- **Extract provided**:
++++++
I'm coming across something trivial, but it appears that data is flushed to disk (out of the FileStream's buffer) when the data I'm buffering hits the size of the FileStream's buffer.
//use the FileStream buffer to actually buffer the data to be written, so segments are written as desired.
FileStream writeStream = new FileStream(filename, FileMode.Append, FileAccess.Write, FileShare.None, CommandOperationBufferSize);
BinaryWriter binWriter = new BinaryWriter(writeStream);
byte[] FullSize = new byte[CommandOperationTotalSize];
//the BinaryWriter will flush when the FileStream buffer is hit
binWriter.Write(FullSize); //DATA FLUSHES TO DISK HERE!
//if wait, wait five seconds
if (CommandOperation == "writewait" || CommandOperation == "appendwait")
++++++
- **Exercise data**:

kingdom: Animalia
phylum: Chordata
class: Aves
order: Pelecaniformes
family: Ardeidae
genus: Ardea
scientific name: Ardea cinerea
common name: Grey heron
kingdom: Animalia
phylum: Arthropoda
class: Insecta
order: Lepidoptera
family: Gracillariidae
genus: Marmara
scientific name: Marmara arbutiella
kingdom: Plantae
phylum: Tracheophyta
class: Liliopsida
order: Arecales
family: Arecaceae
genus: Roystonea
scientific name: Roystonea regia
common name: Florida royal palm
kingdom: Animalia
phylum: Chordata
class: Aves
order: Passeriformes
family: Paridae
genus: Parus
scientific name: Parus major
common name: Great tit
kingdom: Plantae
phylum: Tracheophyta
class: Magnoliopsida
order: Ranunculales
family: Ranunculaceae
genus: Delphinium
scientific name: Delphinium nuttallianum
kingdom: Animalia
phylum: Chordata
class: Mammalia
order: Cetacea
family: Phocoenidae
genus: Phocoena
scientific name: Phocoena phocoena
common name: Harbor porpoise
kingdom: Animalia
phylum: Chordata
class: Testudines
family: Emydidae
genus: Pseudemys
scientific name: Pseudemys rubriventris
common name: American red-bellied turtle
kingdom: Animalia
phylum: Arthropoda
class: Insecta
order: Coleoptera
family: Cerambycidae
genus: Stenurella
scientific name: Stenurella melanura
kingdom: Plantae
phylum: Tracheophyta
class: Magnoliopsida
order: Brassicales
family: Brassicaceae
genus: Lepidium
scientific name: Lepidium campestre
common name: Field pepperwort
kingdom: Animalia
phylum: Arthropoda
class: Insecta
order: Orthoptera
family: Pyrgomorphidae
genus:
++++++
- **Problems and tasks**:
1. According to the FileStream post, at what point does data appear to be flushed to disk?
2. Reproduce the part of the FileStream post that opens with the words containing "I'm coming across" and closes with "TO DISK HERE!", replacing "binWriter" with "fileWriter".
3. Write the next part of the FileStream post, picking up where it stops.
The items are separate material from the FileStream post.

- **Replies**:
1. When the data being buffered hits the size of the FileStream's buffer.

2.
I'm coming across something trivial, but it appears that data is flushed to disk (out of the FileStream's buffer) when the data I'm buffering hits the size of the FileStream's buffer.
//use the FileStream buffer to actually buffer the data to be written, so segments are written as desired.
FileStream writeStream = new FileStream(filename, FileMode.Append, FileAccess.Write, FileShare.None, CommandOperationBufferSize);
BinaryWriter fileWriter = new BinaryWriter(writeStream);
byte[] FullSize = new byte[CommandOperationTotalSize];
//the BinaryWriter will flush when the FileStream buffer is hit
fileWriter.Write(FullSize); //DATA FLUSHES TO DISK HERE!

3.
{
Thread.Sleep(5000);
writeStream.Flush();
Thread.Sleep(5000);
}
writeStream.Close();
writeStream.Dispose();
binWriter.Close();
Can anyone confirm that this is the case? That the FileStream's buffer is actual .Flush() when the FileStream's buffer is filled?
I ask because it appears that if I set CommandOperationTotalSize to 1MB, and set the CommandOperationBufferSize to 64KB, data is flushed to disk when the buffer is filled.
Sounds like I answered my own question, but it seems odd that the FileStream buffer wouldn't just overflow? But maybe the API developers are trying to be nice?